[[ Dataset excerpt open ]]

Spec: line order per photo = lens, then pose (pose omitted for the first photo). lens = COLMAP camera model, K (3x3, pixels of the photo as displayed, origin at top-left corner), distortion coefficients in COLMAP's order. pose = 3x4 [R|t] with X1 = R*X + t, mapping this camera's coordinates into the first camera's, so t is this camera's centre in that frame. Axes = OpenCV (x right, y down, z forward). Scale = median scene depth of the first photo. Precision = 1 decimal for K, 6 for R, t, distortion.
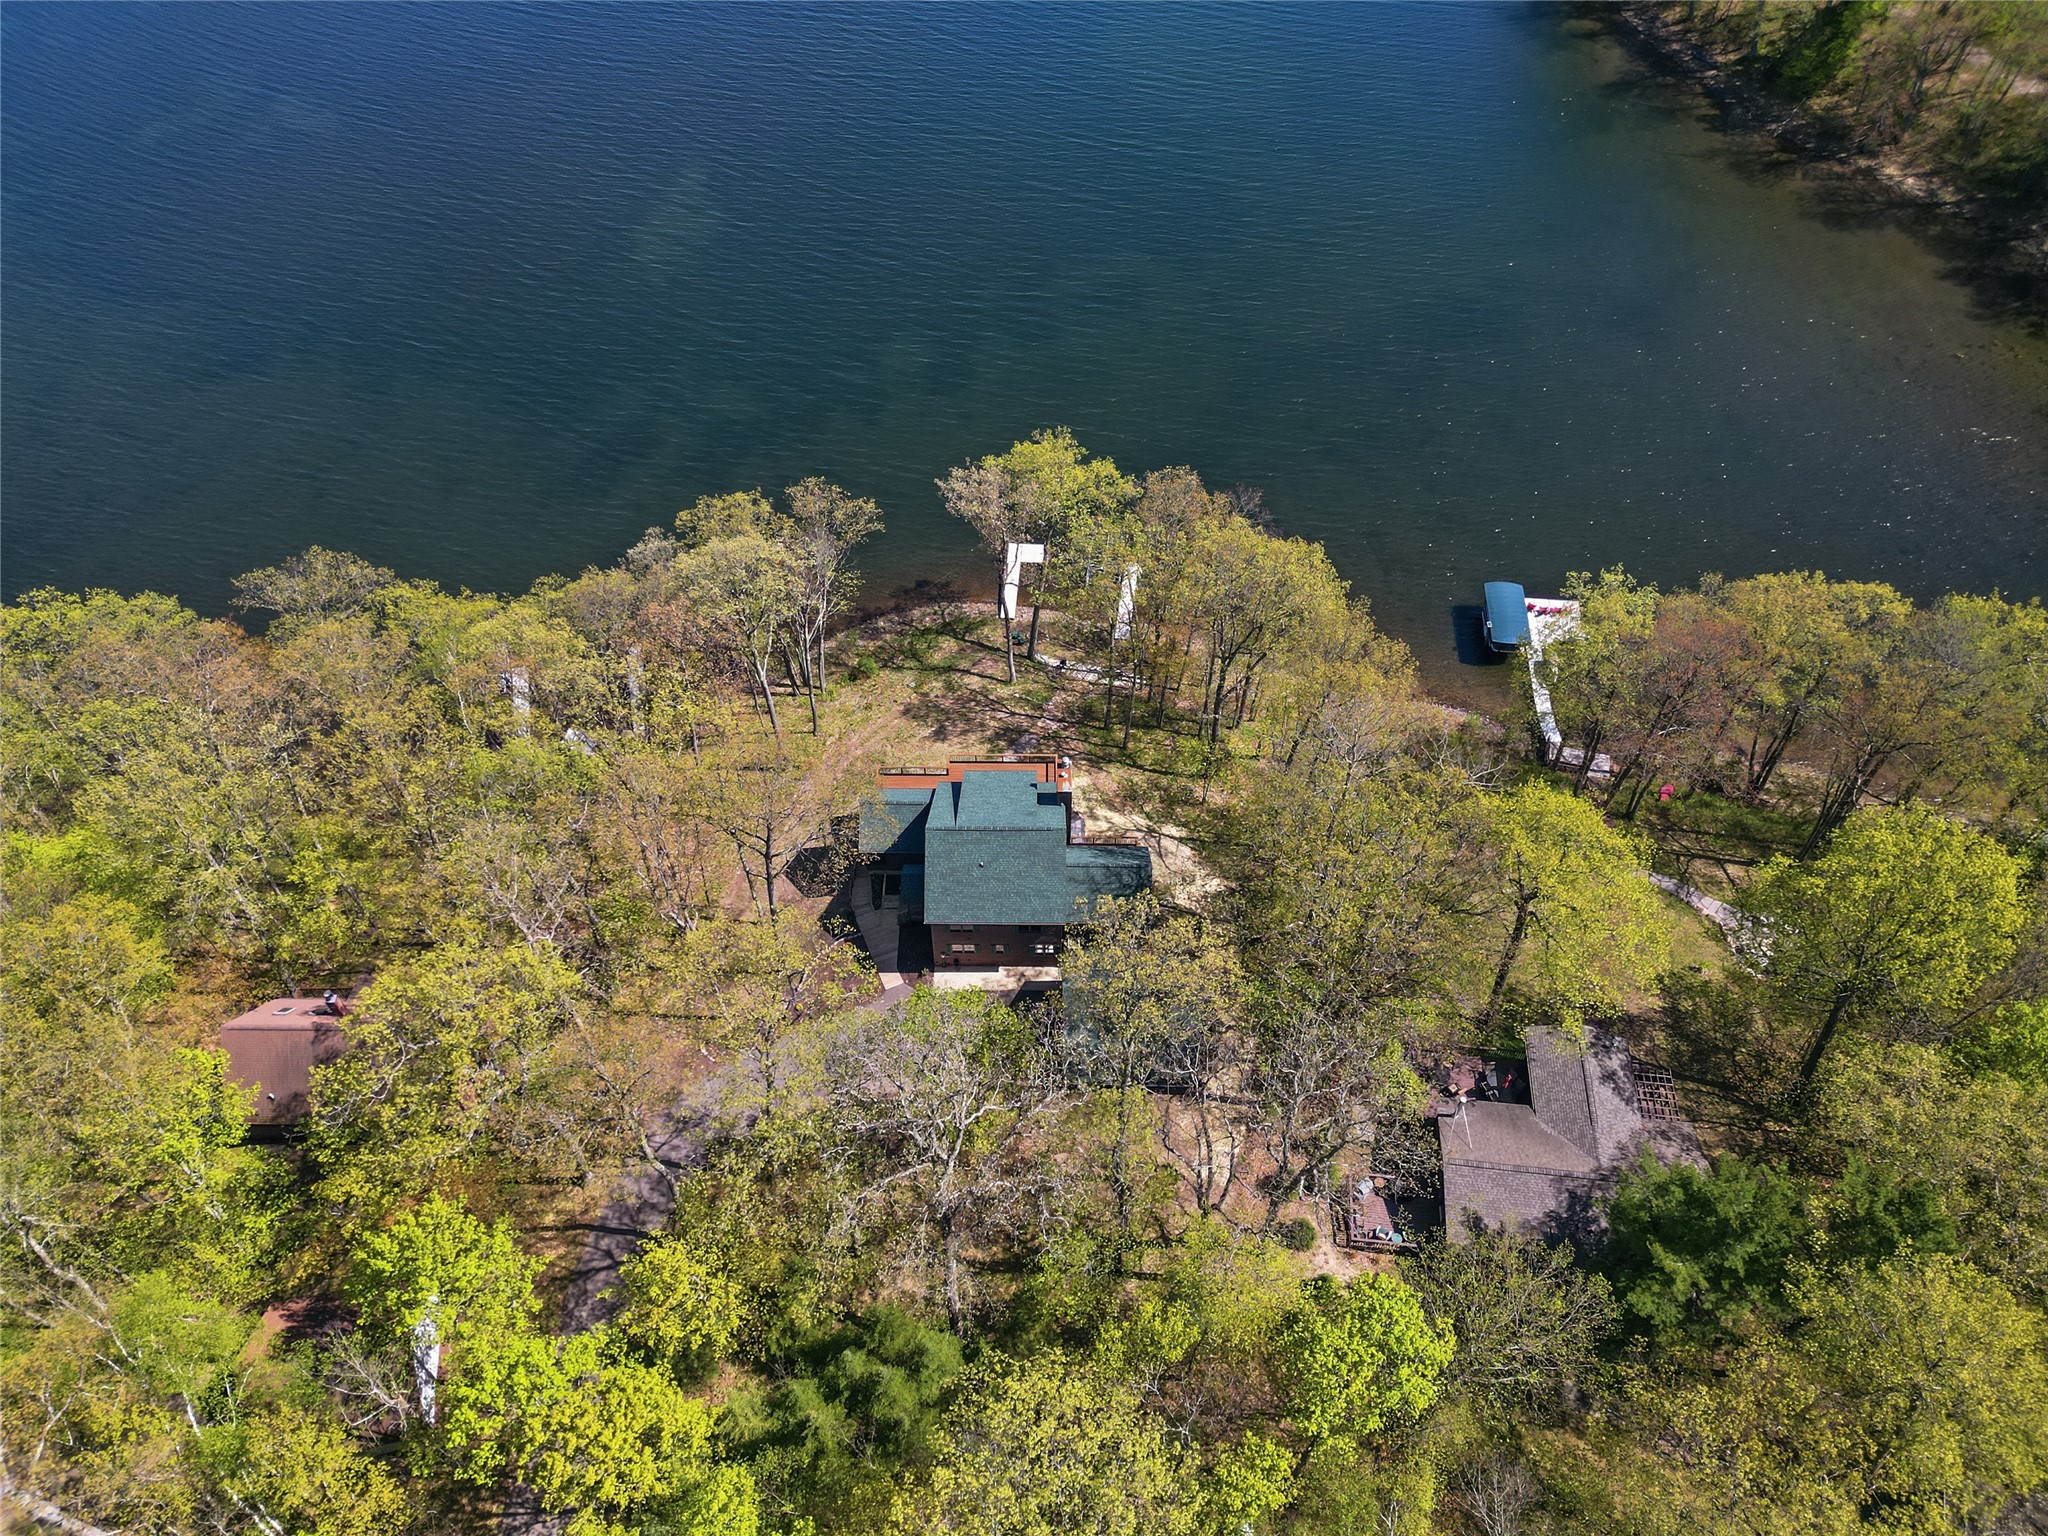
lens RADIAL K [[1443.3, 0, 1024.0], [0, 1443.3, 768.0], [0, 0, 1]] dist [0.036921, -0.001725]
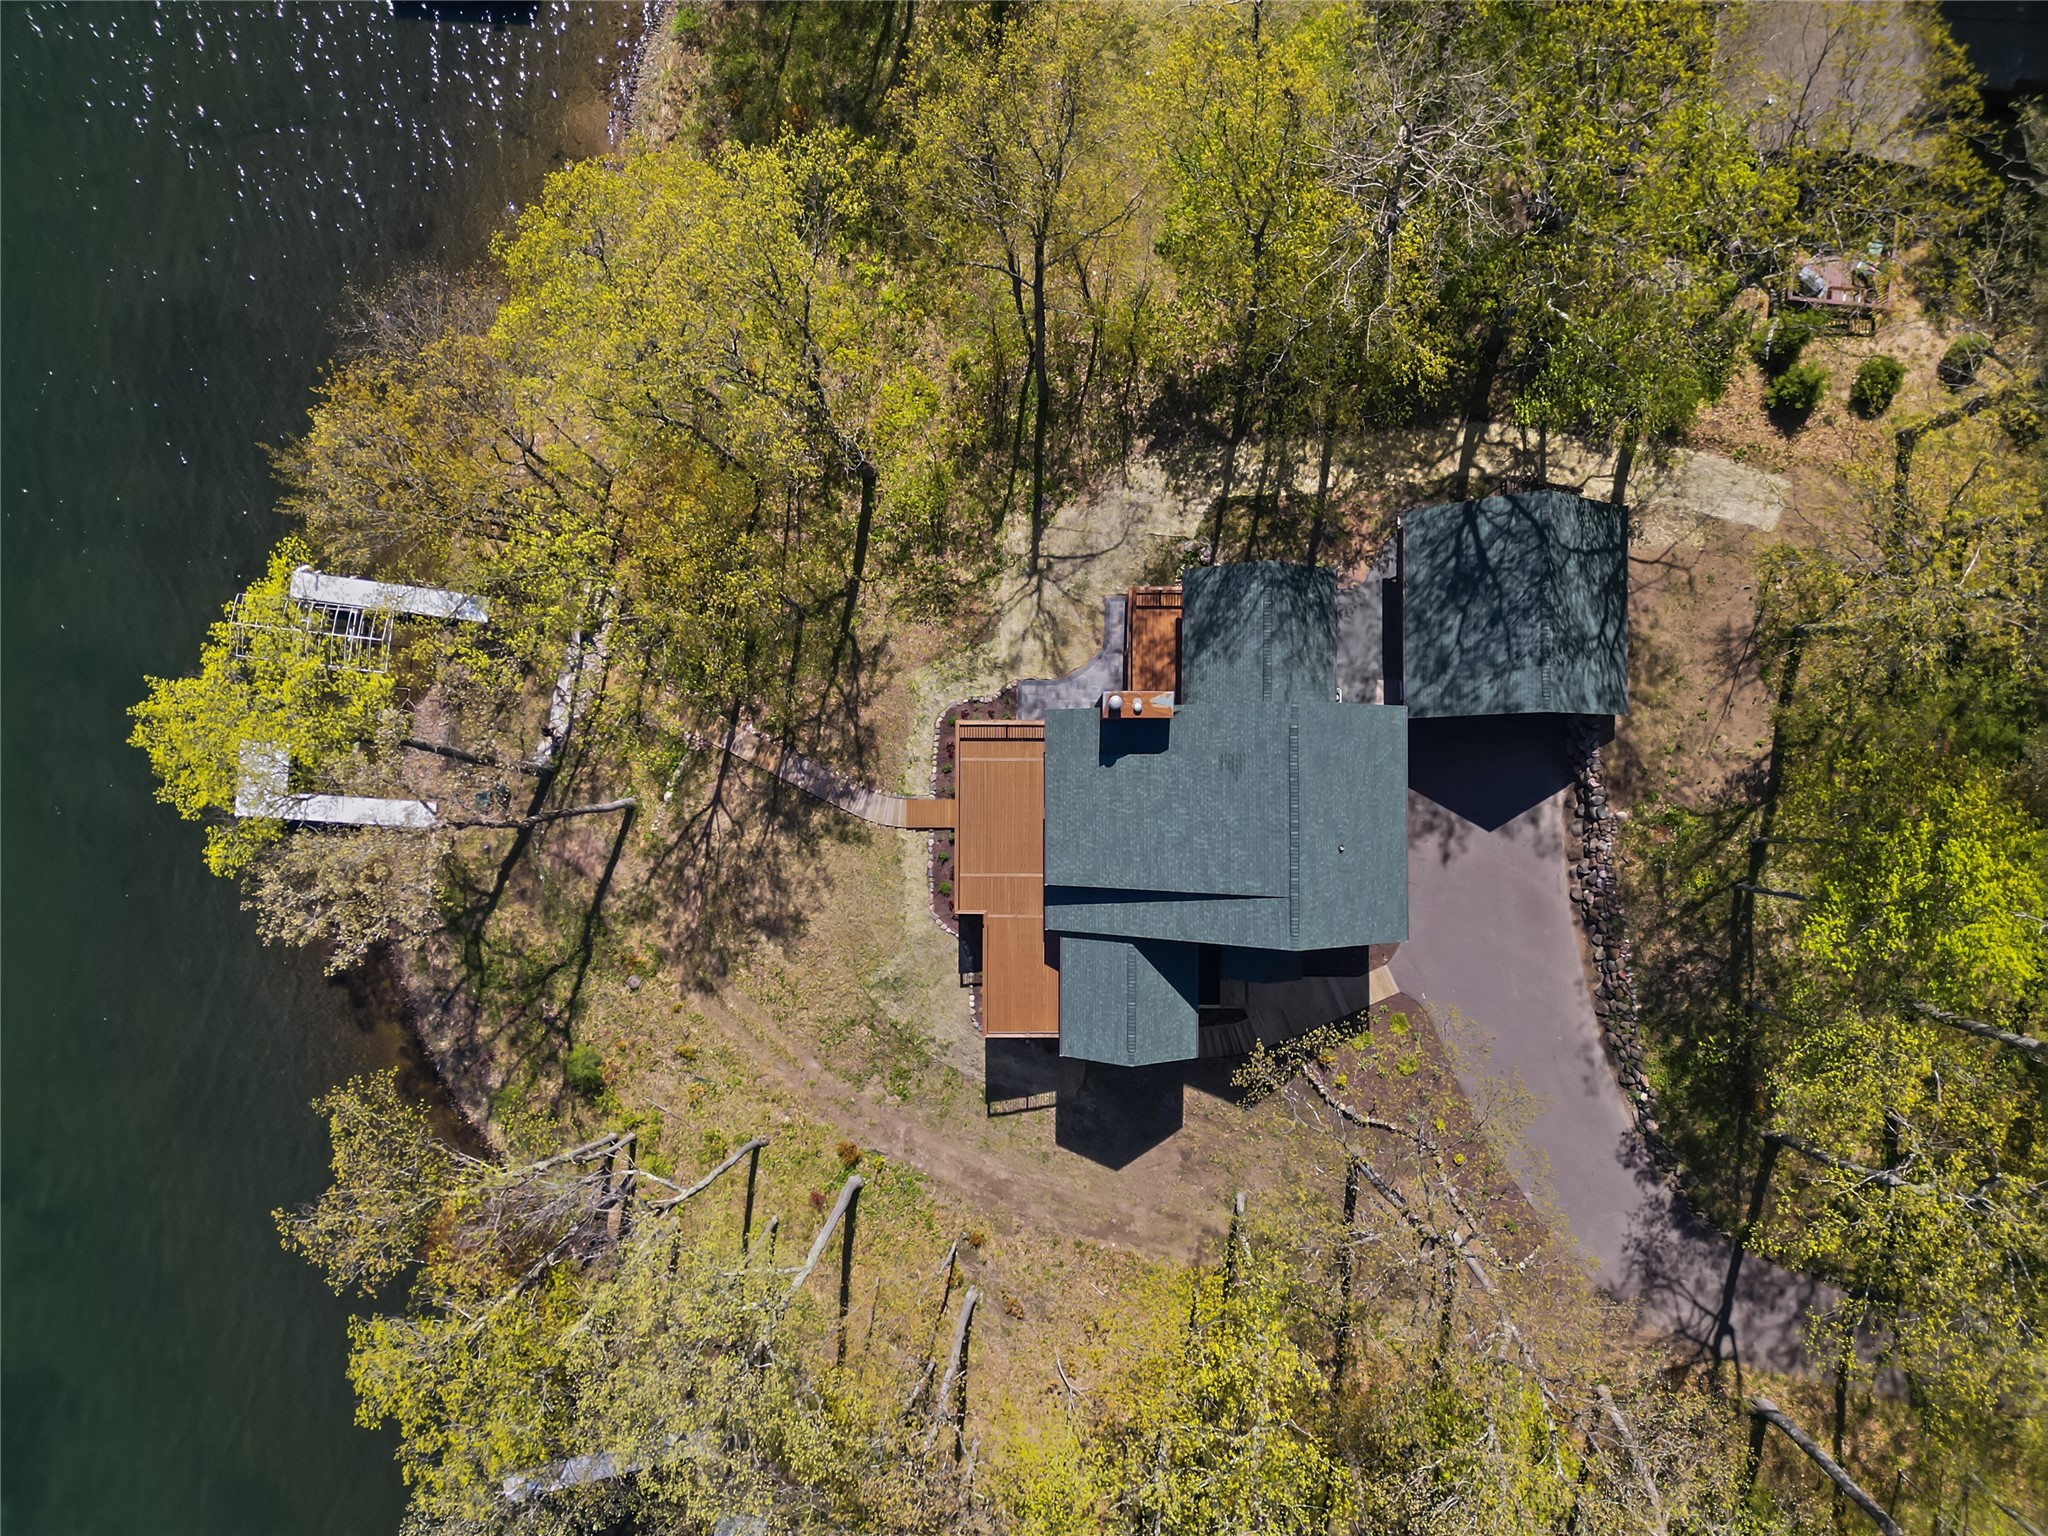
lens RADIAL K [[1443.3, 0, 1024.0], [0, 1443.3, 768.0], [0, 0, 1]] dist [0.036921, -0.001725]
pose [[-0.006085, -0.999727, 0.022540, -0.008401], [0.783833, 0.009228, 0.620903, -0.314424], [-0.620941, 0.021446, 0.783564, 0.494457]]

[[ Dataset excerpt closed ]]

Task instructions » Rewrite the listing above, replacing each "photo" with "image" and leaving everything else unchanged. Omit the pictures from your output.

Solution for this task »
Spec: line order per image = lens, then pose (pose omitted for the first image). lens = COLMAP camera model, K (3x3, pixels of the image as displayed, origin at top-left corner), distortion coefficients in COLMAP's order. pose = 3x4 [R|t] with X1 = R*X + t, mapping this camera's coordinates into the first camera's, so t is this camera's centre in that frame. Axes = OpenCV (x right, y down, z forward). Scale = median scene depth of the first image. Precision = 1 decimal for K, 6 for R, t, distortion.
lens RADIAL K [[1443.3, 0, 1024.0], [0, 1443.3, 768.0], [0, 0, 1]] dist [0.036921, -0.001725]
lens RADIAL K [[1443.3, 0, 1024.0], [0, 1443.3, 768.0], [0, 0, 1]] dist [0.036921, -0.001725]
pose [[-0.006085, -0.999727, 0.022540, -0.008401], [0.783833, 0.009228, 0.620903, -0.314424], [-0.620941, 0.021446, 0.783564, 0.494457]]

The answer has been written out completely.